▶ _Brief_
Exactly as written, reproduce all of the entries.

Segment Start: Data supplied

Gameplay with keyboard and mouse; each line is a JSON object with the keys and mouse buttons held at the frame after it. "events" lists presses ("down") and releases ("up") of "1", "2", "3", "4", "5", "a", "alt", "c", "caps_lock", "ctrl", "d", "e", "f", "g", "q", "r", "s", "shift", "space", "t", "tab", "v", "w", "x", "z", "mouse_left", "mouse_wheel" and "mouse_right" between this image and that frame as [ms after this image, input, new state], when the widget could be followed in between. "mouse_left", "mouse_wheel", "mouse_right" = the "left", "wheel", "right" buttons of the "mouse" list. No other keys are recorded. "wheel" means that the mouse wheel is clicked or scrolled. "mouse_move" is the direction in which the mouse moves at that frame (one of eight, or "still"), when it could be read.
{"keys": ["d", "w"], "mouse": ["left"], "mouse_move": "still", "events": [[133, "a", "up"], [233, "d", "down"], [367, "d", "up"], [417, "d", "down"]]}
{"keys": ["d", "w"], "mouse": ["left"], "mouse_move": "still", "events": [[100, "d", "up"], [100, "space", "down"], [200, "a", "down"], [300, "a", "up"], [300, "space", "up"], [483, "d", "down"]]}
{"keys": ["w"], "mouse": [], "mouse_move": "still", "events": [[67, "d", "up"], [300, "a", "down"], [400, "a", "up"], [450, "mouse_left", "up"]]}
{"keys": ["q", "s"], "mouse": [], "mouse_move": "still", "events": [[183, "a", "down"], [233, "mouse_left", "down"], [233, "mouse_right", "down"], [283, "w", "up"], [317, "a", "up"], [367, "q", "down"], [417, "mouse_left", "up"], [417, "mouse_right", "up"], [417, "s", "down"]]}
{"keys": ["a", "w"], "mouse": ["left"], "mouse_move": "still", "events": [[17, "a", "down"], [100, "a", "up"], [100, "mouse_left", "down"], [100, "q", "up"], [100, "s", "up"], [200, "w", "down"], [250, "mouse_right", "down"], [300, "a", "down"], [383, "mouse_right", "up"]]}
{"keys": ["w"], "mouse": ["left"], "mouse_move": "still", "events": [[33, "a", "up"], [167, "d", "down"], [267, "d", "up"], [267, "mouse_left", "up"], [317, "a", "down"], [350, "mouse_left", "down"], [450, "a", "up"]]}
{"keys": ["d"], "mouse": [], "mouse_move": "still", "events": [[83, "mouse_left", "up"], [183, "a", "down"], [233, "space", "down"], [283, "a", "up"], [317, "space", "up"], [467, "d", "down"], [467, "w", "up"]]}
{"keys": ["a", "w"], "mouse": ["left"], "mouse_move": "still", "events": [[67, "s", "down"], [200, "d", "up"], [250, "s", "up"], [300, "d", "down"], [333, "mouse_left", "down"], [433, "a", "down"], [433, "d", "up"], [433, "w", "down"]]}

Segment End: Data supplied

▶ _Answer box_
Gameplay with keyboard and mouse; each line is a JSON object with the keys and mouse buttons held at the frame after it. "events" lists presses ("down") and releases ("up") of "1", "2", "3", "4", "5", "a", "alt", "c", "caps_lock", "ctrl", "d", "e", "f", "g", "q", "r", "s", "shift", "space", "t", "tab", "v", "w", "x", "z", "mouse_left", "mouse_wheel" and "mouse_right" between this image and that frame as [ms after this image, input, new state], when the widget could be followed in between. "mouse_left", "mouse_wheel", "mouse_right" = the "left", "wheel", "right" buttons of the "mouse" list. No other keys are recorded. "wheel" means that the mouse wheel is clicked or scrolled. "mouse_move" is the direction in which the mouse moves at that frame (one of eight, or "still"), when it could be read.
{"keys": ["d", "w"], "mouse": ["left"], "mouse_move": "still", "events": [[133, "a", "up"], [233, "d", "down"], [367, "d", "up"], [417, "d", "down"]]}
{"keys": ["d", "w"], "mouse": ["left"], "mouse_move": "still", "events": [[100, "d", "up"], [100, "space", "down"], [200, "a", "down"], [300, "a", "up"], [300, "space", "up"], [483, "d", "down"]]}
{"keys": ["w"], "mouse": [], "mouse_move": "still", "events": [[67, "d", "up"], [300, "a", "down"], [400, "a", "up"], [450, "mouse_left", "up"]]}
{"keys": ["q", "s"], "mouse": [], "mouse_move": "still", "events": [[183, "a", "down"], [233, "mouse_left", "down"], [233, "mouse_right", "down"], [283, "w", "up"], [317, "a", "up"], [367, "q", "down"], [417, "mouse_left", "up"], [417, "mouse_right", "up"], [417, "s", "down"]]}
{"keys": ["a", "w"], "mouse": ["left"], "mouse_move": "still", "events": [[17, "a", "down"], [100, "a", "up"], [100, "mouse_left", "down"], [100, "q", "up"], [100, "s", "up"], [200, "w", "down"], [250, "mouse_right", "down"], [300, "a", "down"], [383, "mouse_right", "up"]]}
{"keys": ["w"], "mouse": ["left"], "mouse_move": "still", "events": [[33, "a", "up"], [167, "d", "down"], [267, "d", "up"], [267, "mouse_left", "up"], [317, "a", "down"], [350, "mouse_left", "down"], [450, "a", "up"]]}
{"keys": ["d"], "mouse": [], "mouse_move": "still", "events": [[83, "mouse_left", "up"], [183, "a", "down"], [233, "space", "down"], [283, "a", "up"], [317, "space", "up"], [467, "d", "down"], [467, "w", "up"]]}
{"keys": ["a", "w"], "mouse": ["left"], "mouse_move": "still", "events": [[67, "s", "down"], [200, "d", "up"], [250, "s", "up"], [300, "d", "down"], [333, "mouse_left", "down"], [433, "a", "down"], [433, "d", "up"], [433, "w", "down"]]}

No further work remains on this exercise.